Finland’s Council presidency tried to break the deadlock by bringing CBCR to the Competitiveness Council as an accounting file — sidestepping finance ministers in the process.
“I must tell you, it feels a little bit awkward for me to be speaking here on a directive, which I have personally negotiated and voted [on] three years ago,” Gramegna said during the televised Council meeting.
“Maybe we should involve those that drafted the directive, namely the Ecofin [meeting between finance ministers],” he added.
Countries like Finland, France and Spain, meanwhile, side with the Commission’s decision to propose CBCR as an accounting bill. That legal basis needs a qualified majority of 16 countries to pass in the Council and includes the Parliament in the legislating process.
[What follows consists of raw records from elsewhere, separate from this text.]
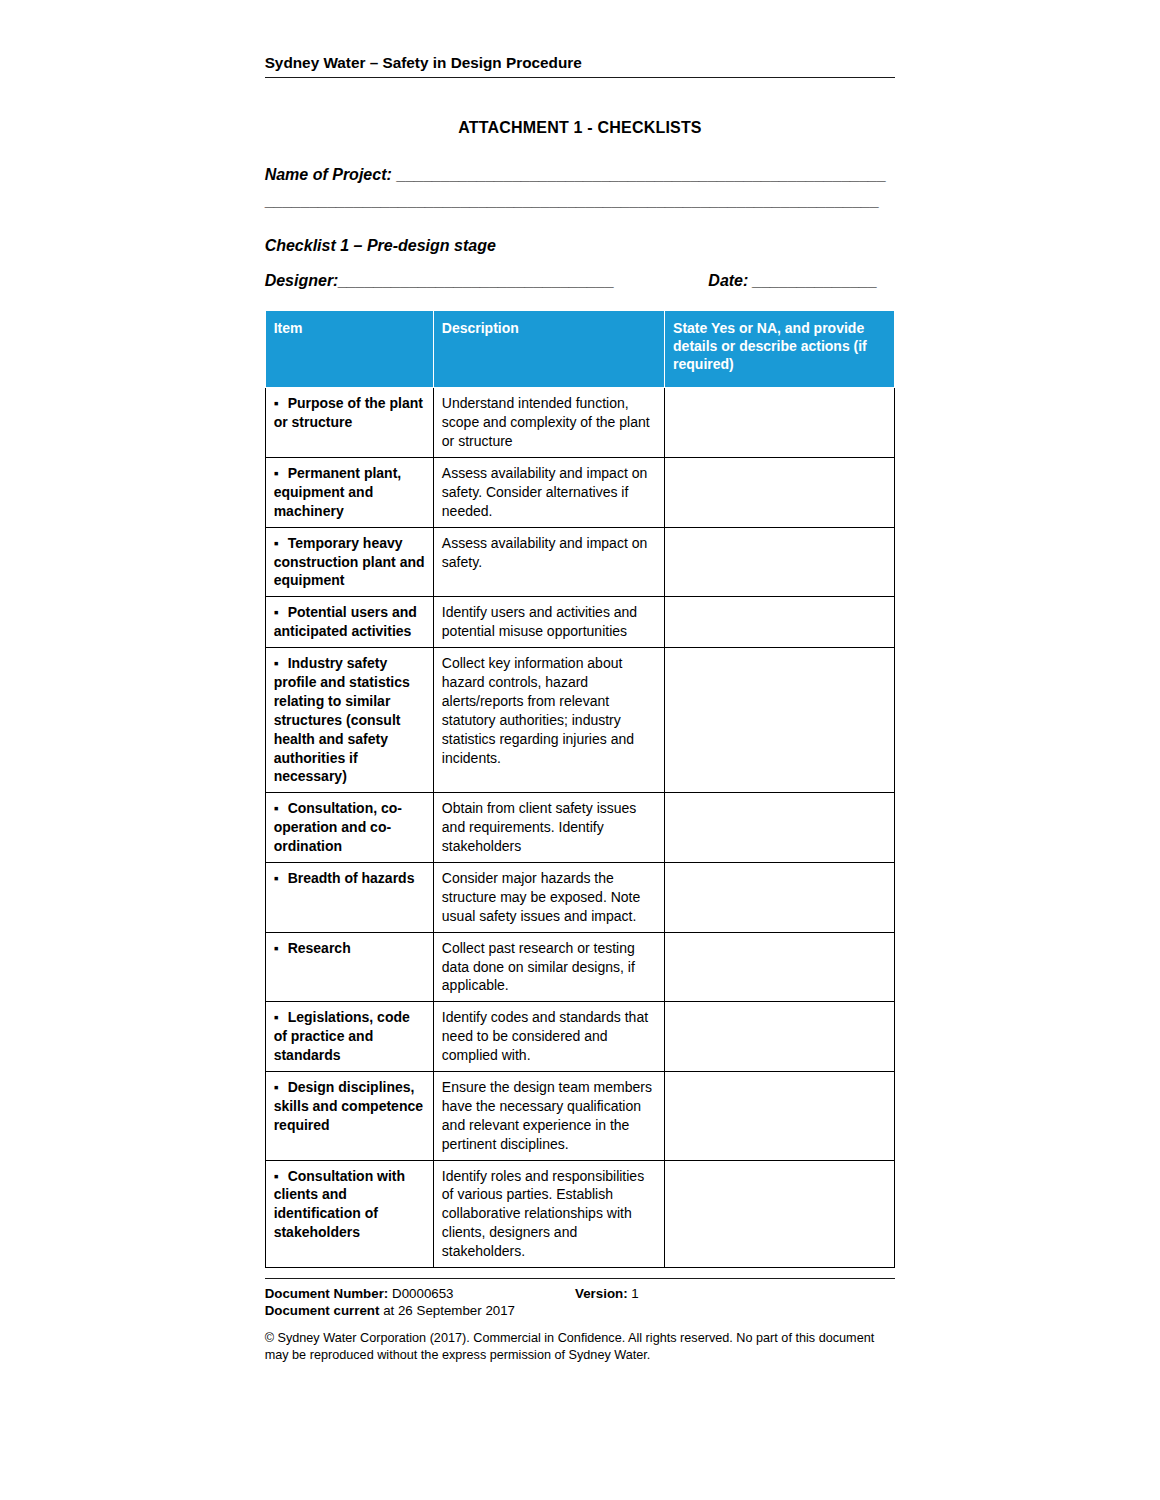Sydney Water – Safety in Design Procedure
ATTACHMENT 1 - CHECKLISTS
Name of Project: _______________________________________________________
_____________________________________________________________________
Checklist 1 – Pre-design stage
Designer:_______________________________ Date: ______________
| Item | Description | State Yes or NA, and provide details or describe actions (if required) |
| --- | --- | --- |
| ▪ Purpose of the plant or structure | Understand intended function, scope and complexity of the plant or structure | |
| ▪ Permanent plant, equipment and machinery | Assess availability and impact on safety. Consider alternatives if needed. | |
| ▪ Temporary heavy construction plant and equipment | Assess availability and impact on safety. | |
| ▪ Potential users and anticipated activities | Identify users and activities and potential misuse opportunities | |
| ▪ Industry safety profile and statistics relating to similar structures (consult health and safety authorities if necessary) | Collect key information about hazard controls, hazard alerts/reports from relevant statutory authorities; industry statistics regarding injuries and incidents. | |
| ▪ Consultation, co-operation and co-ordination | Obtain from client safety issues and requirements. Identify stakeholders | |
| ▪ Breadth of hazards | Consider major hazards the structure may be exposed. Note usual safety issues and impact. | |
| ▪ Research | Collect past research or testing data done on similar designs, if applicable. | |
| ▪ Legislations, code of practice and standards | Identify codes and standards that need to be considered and complied with. | |
| ▪ Design disciplines, skills and competence required | Ensure the design team members have the necessary qualification and relevant experience in the pertinent disciplines. | |
| ▪ Consultation with clients and identification of stakeholders | Identify roles and responsibilities of various parties. Establish collaborative relationships with clients, designers and stakeholders. | |
Document Number: D0000653
Document current at 26 September 2017
Version: 1
© Sydney Water Corporation (2017). Commercial in Confidence. All rights reserved. No part of this document may be reproduced without the express permission of Sydney Water.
“I want to make clear that this is not a tax file, at all,” Harakka said. “It is a competition issue. Aggressive tax planning is something that is harmful to competition.”
But Luxembourg’s Gramegna was in good company. Prior to Thursday’s vote, he had issued a joint statement — obtained by POLITICO — together with Cyprus, the Czech Republic, Estonia, Hungary, Ireland, Latvia, Malta, Slovenia and Sweden to make the point.
Croatia, which will take over the Council presidency from Finland in January, and Austria also voted against the bill during the meeting.
Furthermore, forcing multinational companies to publish their corporate and tax details could anger the U.S. and have a negative impact on international talks to agree on a digital tax, Gramegna said.
“We know perfectly well that large countries like the United States and Japan totally oppose public information on these issues,” he said. “At this time, we are trying to reshape the whole landscape of taxation.”
He added: “We would disrupt it by accepting this.”
Harakka described that argument as “perplexing.” He highlighted the sorry state that global diplomatic relations currently find themselves in, as U.S. trade tensions with the EU and China weigh on the world’s economy.
“The U.S. is not too interested in what Europe thinks about its tax reforms,” he said. “I believe that tax transparency and ethical and sustainable business that we conduct here in Europe has a very strong competitive edge.”